→ Dataset entries
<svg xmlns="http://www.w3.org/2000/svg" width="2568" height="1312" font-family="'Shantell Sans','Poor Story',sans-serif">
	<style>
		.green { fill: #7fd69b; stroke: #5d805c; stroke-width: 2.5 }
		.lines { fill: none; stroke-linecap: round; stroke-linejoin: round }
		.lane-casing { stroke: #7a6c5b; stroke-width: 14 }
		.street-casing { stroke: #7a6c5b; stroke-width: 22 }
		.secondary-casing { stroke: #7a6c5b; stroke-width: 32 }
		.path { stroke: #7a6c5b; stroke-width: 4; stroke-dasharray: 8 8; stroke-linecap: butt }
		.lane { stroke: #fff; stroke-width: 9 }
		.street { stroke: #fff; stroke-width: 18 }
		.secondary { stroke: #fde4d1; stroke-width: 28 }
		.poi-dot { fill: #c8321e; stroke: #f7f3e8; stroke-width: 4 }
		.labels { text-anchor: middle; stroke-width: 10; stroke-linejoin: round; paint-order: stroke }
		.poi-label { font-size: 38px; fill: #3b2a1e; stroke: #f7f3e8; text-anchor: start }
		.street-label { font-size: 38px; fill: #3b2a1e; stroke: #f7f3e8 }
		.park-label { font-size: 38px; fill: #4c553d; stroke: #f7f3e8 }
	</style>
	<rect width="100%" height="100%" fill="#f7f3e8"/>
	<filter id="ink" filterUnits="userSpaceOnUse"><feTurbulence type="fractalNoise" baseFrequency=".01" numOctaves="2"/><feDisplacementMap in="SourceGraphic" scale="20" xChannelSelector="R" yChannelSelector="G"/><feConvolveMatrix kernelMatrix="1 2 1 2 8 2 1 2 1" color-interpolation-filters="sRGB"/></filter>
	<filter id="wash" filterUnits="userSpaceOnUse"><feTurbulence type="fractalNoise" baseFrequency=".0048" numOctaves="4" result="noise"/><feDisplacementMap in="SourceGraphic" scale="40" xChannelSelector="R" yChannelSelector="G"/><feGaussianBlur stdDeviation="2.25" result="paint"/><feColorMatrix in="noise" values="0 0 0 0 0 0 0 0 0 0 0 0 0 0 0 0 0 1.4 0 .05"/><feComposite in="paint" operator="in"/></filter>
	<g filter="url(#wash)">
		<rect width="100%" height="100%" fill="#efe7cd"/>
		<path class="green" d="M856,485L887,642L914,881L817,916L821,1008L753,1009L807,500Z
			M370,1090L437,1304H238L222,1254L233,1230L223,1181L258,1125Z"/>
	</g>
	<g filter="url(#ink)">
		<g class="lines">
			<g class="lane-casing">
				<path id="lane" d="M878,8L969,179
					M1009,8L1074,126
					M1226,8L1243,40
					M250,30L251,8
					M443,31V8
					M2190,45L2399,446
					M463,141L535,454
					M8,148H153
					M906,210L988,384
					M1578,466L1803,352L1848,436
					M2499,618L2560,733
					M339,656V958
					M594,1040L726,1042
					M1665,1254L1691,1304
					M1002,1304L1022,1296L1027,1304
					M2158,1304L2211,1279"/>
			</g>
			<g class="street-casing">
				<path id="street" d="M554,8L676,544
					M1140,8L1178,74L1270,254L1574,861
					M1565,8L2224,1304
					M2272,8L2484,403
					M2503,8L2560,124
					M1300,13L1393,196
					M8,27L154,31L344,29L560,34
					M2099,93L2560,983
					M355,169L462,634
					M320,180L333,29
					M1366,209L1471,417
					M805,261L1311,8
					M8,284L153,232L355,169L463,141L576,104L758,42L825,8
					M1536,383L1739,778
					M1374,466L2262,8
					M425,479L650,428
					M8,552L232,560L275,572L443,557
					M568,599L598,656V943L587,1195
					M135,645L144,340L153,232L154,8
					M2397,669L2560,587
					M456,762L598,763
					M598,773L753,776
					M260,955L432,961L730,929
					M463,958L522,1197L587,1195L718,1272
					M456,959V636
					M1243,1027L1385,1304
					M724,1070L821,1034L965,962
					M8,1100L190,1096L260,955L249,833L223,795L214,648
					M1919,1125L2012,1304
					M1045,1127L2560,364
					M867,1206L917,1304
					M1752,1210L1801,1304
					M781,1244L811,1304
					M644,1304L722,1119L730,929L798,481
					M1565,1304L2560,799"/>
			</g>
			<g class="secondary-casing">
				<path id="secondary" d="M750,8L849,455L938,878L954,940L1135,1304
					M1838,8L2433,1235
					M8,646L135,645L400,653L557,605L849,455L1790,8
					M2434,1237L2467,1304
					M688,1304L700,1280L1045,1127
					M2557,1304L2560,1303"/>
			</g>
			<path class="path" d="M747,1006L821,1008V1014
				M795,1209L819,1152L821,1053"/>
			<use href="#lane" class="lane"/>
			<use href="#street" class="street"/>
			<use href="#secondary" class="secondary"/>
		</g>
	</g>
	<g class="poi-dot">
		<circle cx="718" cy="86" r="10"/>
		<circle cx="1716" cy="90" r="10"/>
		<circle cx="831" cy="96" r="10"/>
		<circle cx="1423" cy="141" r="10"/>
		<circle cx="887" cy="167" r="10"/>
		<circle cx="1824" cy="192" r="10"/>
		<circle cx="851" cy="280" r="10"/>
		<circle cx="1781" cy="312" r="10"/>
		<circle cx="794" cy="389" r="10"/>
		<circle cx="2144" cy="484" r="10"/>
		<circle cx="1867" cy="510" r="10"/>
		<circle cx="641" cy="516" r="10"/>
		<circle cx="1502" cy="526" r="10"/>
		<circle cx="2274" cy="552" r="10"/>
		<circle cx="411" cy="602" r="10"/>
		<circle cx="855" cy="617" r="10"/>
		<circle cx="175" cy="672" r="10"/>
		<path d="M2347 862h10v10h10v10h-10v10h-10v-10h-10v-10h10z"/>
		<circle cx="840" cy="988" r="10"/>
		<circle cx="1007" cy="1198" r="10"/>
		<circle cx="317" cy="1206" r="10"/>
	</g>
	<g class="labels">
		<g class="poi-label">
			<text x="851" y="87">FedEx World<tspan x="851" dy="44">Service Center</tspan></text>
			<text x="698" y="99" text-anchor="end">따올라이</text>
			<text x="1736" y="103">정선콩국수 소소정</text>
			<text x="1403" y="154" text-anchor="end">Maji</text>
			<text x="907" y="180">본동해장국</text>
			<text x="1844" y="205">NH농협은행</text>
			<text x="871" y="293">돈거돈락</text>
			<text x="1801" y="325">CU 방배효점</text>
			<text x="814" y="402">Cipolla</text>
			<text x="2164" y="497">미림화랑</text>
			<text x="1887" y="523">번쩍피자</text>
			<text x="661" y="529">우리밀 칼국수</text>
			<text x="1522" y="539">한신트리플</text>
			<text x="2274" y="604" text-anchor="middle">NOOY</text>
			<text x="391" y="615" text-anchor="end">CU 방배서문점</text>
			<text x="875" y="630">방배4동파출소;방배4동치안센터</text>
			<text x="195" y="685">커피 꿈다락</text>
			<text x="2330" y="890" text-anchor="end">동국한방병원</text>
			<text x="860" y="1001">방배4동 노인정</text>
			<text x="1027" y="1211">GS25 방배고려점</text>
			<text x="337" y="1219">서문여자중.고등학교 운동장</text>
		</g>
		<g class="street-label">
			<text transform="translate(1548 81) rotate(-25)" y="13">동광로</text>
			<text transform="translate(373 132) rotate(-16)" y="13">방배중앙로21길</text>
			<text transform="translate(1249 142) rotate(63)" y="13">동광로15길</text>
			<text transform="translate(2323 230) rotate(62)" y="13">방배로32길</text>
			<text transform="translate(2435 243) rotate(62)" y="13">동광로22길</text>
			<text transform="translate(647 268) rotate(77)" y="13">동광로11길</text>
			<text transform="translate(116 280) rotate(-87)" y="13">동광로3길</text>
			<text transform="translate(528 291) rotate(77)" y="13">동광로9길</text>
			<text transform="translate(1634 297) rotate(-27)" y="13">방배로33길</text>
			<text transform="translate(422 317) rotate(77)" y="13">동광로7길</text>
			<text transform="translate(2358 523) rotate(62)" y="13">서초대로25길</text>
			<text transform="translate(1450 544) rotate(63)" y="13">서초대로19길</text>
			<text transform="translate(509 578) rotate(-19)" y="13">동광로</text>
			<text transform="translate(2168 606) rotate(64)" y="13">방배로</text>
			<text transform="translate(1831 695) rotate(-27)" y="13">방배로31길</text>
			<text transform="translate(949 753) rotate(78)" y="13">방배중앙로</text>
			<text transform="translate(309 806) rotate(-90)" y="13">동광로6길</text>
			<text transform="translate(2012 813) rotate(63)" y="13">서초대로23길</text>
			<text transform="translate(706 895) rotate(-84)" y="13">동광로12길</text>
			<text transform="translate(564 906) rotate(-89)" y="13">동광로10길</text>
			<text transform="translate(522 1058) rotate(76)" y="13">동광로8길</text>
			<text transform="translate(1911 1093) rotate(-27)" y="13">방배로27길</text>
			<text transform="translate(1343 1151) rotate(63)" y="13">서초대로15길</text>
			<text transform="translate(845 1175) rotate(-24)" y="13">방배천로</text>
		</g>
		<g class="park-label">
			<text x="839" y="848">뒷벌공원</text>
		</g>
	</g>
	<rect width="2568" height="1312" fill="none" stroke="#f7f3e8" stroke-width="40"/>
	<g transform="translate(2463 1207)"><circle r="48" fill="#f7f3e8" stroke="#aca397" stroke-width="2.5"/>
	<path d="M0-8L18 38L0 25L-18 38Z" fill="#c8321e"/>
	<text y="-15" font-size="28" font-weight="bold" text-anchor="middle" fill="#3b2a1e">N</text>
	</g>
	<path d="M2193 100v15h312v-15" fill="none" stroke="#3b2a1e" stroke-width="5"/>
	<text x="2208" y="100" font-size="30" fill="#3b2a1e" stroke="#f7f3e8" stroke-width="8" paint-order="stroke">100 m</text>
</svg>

→ Directions
Transcribe the records above from the line holding "#7a6c5b; stroke-width: 32" down to the line holding "#fde4d1; stroke-width: 28", inclusive, without adding anything.

→ Output for this task
		.secondary-casing { stroke: #7a6c5b; stroke-width: 32 }
		.path { stroke: #7a6c5b; stroke-width: 4; stroke-dasharray: 8 8; stroke-linecap: butt }
		.lane { stroke: #fff; stroke-width: 9 }
		.street { stroke: #fff; stroke-width: 18 }
		.secondary { stroke: #fde4d1; stroke-width: 28 }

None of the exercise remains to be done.